Since 1995, when a blaze wiped out almost the entire northern wing, the city’s favourite shopping destination for cheap hardware, electronic goods and household knick-knacks has survived several “small fires” and led traders to believe that it can’t get any worse than what they have already “handled”.

On Wednesday afternoon, a team from Metro elbowed and jostled its way through the narrow passageways of the market for a check and came back convinced that the traders need more than just luck and gumption to cheat disaster time and again.

Electric wires hanging loose, encroached entry and exit points and the absence of a centralised fire-fighting mechanism mean Chandni Chowk Market is just as vulnerable to fire as a Nandaram or a Readymade Centre.

“The Fire and Emergency Services headquarters is very close to the market, though that won’t be of much help in the event of a big blaze. The combustible items stocked in the market will help the flames to spread in no time,” divisional fire officer Uday Adhikary said.

Most of the traders appeared not only nonchalant about fire hazards but ignorant, too. “People here are so busy carrying out business that nobody takes the initiative (to put fire safety measures in place),” said the owner of Parijat Traders, which sells naphthalene balls.

The 75-sq-ft shop is crammed with goods, but does not have a fire extinguisher.

Some traders said they could themselves control a blaze by being alert. “There has only been one big fire in the history of the market. Small incidents are tackled by the shop-owners. We are a very active bunch,” said Amit Kapoor, the owner of Karan Sales Agency.

The almost century-old market has more than 250 shops and nine entry and exit points, each not more than five feet wide. The narrow passageways become narrower still when shop-owners display their goods outside the shutters. The booming market for pirated CDs has added to congestion on the road in front of the market.

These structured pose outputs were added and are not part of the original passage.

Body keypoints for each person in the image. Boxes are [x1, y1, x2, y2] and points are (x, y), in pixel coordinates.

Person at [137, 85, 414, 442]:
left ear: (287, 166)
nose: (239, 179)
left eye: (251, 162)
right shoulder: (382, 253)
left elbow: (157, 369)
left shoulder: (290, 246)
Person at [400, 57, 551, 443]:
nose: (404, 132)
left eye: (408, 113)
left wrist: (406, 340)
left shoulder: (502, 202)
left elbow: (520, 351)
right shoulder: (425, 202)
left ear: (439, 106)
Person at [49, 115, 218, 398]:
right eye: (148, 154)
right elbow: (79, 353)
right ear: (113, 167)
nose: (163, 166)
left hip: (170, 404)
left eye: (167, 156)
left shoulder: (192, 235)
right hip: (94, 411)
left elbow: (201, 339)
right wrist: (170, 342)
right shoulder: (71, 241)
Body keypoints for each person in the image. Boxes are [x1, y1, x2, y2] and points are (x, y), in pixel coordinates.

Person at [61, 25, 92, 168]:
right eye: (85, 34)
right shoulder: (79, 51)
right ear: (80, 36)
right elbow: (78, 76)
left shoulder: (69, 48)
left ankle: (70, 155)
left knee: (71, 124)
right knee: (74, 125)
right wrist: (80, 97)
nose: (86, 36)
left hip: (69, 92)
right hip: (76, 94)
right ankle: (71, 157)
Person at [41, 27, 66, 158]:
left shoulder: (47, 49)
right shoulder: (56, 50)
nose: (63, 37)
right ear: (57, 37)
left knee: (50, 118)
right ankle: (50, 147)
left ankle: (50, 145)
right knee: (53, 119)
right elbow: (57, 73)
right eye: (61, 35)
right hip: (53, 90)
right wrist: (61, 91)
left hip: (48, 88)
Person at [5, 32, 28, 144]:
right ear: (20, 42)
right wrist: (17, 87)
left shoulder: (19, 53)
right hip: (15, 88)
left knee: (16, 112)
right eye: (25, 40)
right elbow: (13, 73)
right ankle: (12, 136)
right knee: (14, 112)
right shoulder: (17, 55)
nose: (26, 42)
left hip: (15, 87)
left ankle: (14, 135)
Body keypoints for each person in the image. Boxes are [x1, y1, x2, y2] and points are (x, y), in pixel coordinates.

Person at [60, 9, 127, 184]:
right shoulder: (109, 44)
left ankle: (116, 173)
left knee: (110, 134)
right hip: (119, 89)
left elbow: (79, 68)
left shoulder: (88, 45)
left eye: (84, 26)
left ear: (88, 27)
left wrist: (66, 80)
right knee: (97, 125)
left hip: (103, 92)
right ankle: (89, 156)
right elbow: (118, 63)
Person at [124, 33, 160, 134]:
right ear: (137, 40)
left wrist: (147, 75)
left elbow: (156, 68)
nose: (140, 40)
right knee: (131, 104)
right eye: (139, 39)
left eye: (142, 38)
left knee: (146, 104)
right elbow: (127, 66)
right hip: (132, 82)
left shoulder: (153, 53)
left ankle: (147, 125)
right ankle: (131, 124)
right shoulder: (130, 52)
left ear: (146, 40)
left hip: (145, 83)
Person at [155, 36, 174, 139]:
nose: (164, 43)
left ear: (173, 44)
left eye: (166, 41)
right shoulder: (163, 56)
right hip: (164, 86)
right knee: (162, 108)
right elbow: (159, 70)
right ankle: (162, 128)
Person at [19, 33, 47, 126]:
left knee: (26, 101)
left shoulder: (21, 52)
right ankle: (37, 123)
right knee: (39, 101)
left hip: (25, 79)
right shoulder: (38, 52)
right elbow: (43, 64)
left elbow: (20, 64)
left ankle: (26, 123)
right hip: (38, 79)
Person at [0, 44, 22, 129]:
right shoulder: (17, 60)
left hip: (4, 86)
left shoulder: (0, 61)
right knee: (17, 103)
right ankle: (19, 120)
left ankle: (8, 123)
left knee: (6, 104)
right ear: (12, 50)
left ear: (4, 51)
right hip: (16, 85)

“Hawkers have encroached on every inch of available space and made evacuation more difficult, if not impossible, in the event of a fire breaking out or any other calamity. It is very difficult to move in or out of the market in the evening, when the footfall increases,” said shopper Sourav Sil, pointing towards the congestion in front of one of the exits that lead to Haji Restaurant.

The civic authorities recently decided to make it mandatory for all traders to get a fire licence or a no-objection certificate from the fire services department before applying for a trade permit or renewal of an old one.